Exercise goal
Your task is to print all of the data below exactly, with no pictures included.

Source data
_ _ _ _ _

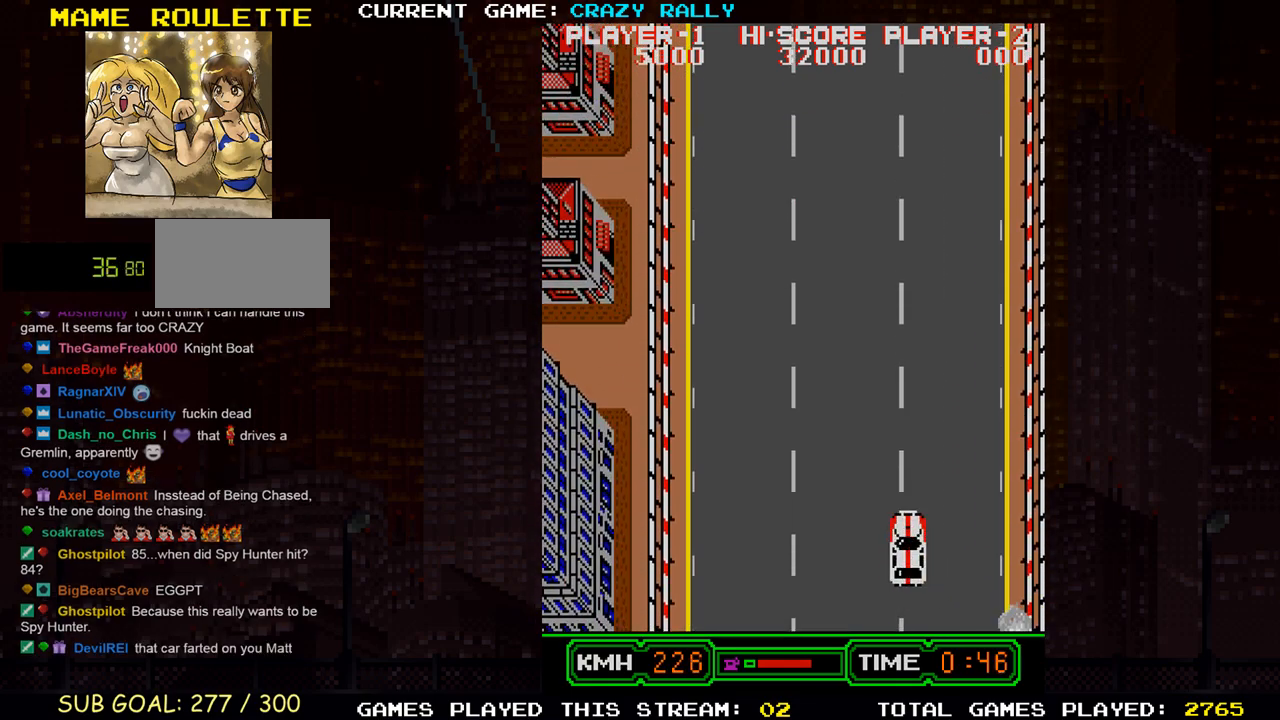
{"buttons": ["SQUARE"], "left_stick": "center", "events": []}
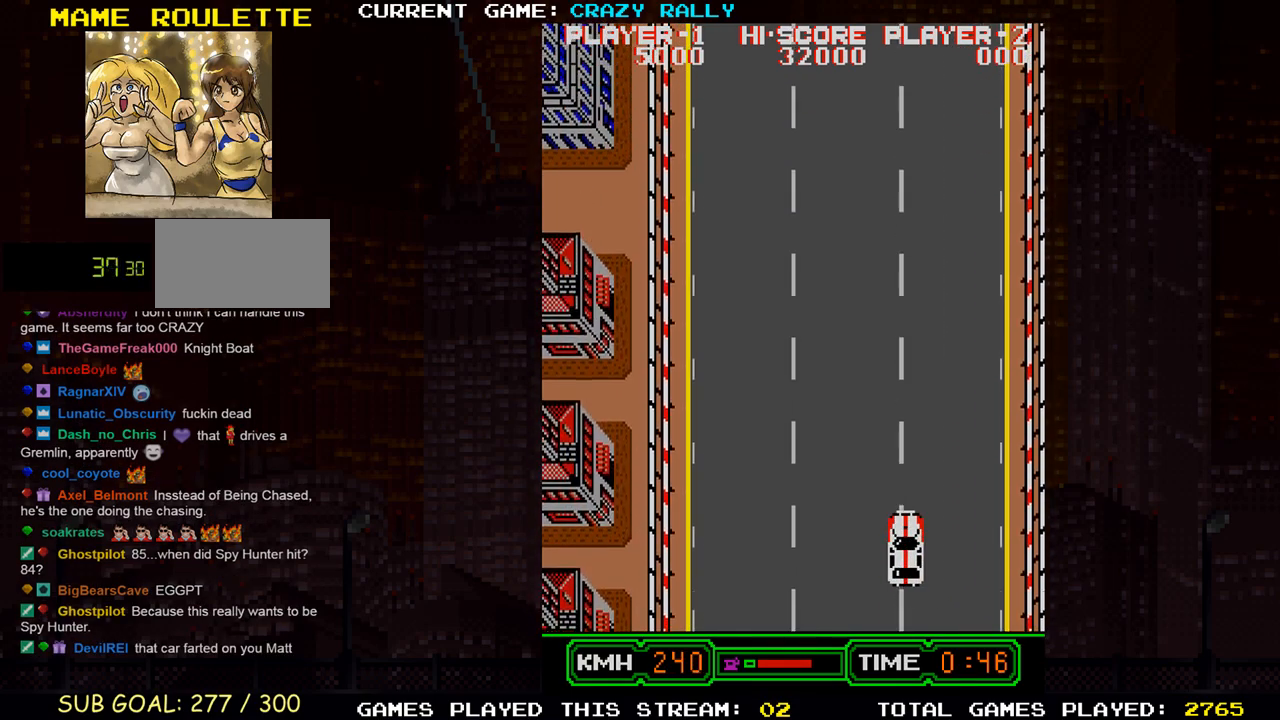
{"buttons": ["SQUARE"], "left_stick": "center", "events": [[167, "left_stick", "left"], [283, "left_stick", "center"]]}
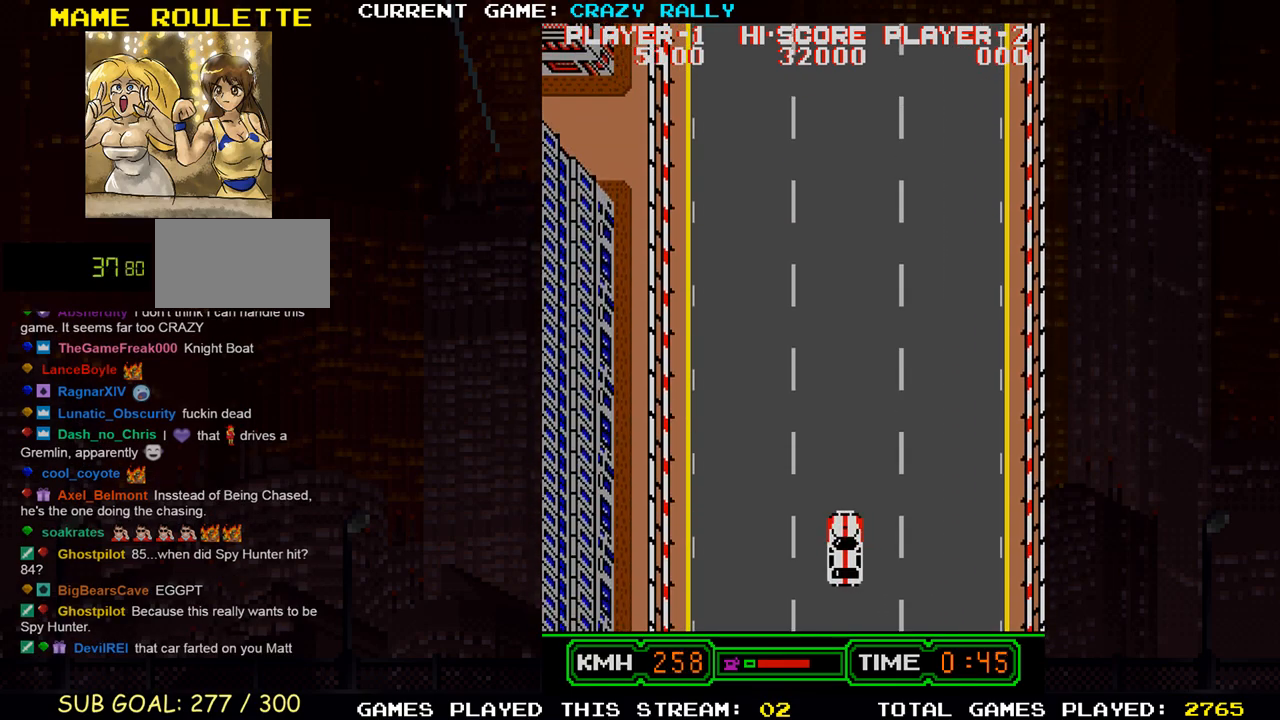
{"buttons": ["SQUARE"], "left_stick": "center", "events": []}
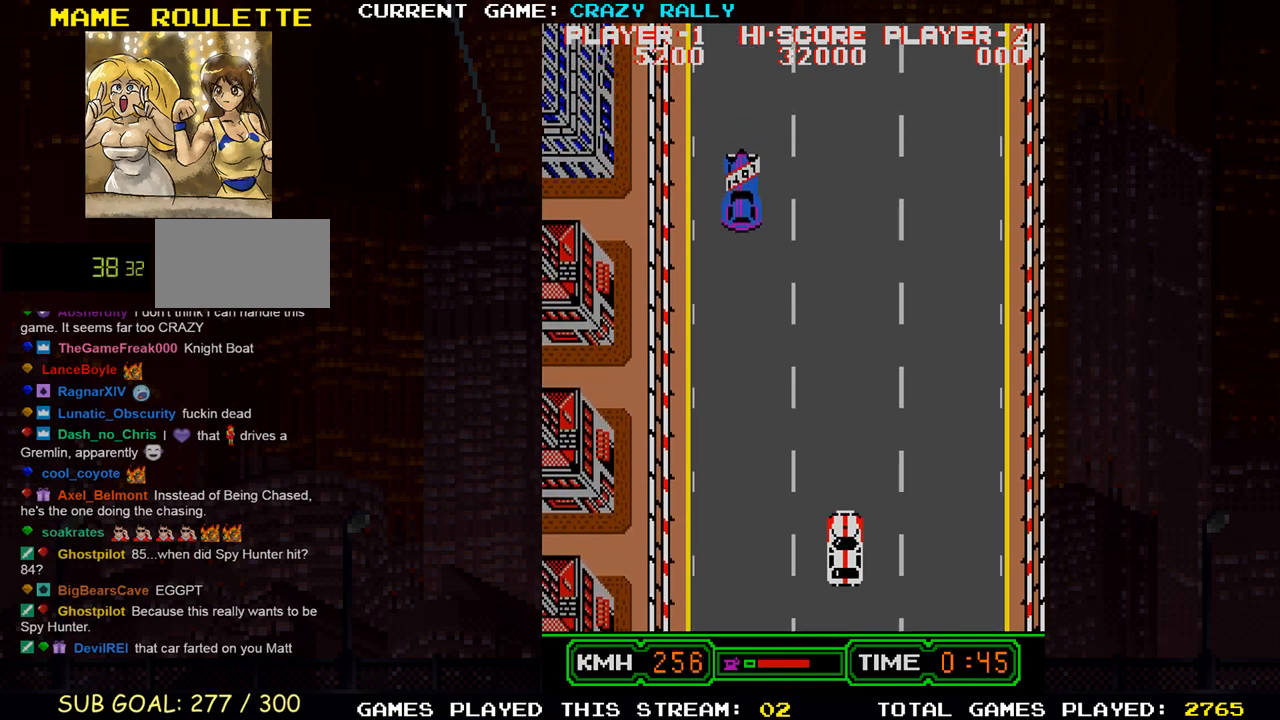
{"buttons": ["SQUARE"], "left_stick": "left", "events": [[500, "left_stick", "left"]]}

_ _ _ _ _

Exercise output
{"buttons": ["SQUARE"], "left_stick": "center", "events": []}
{"buttons": ["SQUARE"], "left_stick": "center", "events": [[167, "left_stick", "left"], [283, "left_stick", "center"]]}
{"buttons": ["SQUARE"], "left_stick": "center", "events": []}
{"buttons": ["SQUARE"], "left_stick": "left", "events": [[500, "left_stick", "left"]]}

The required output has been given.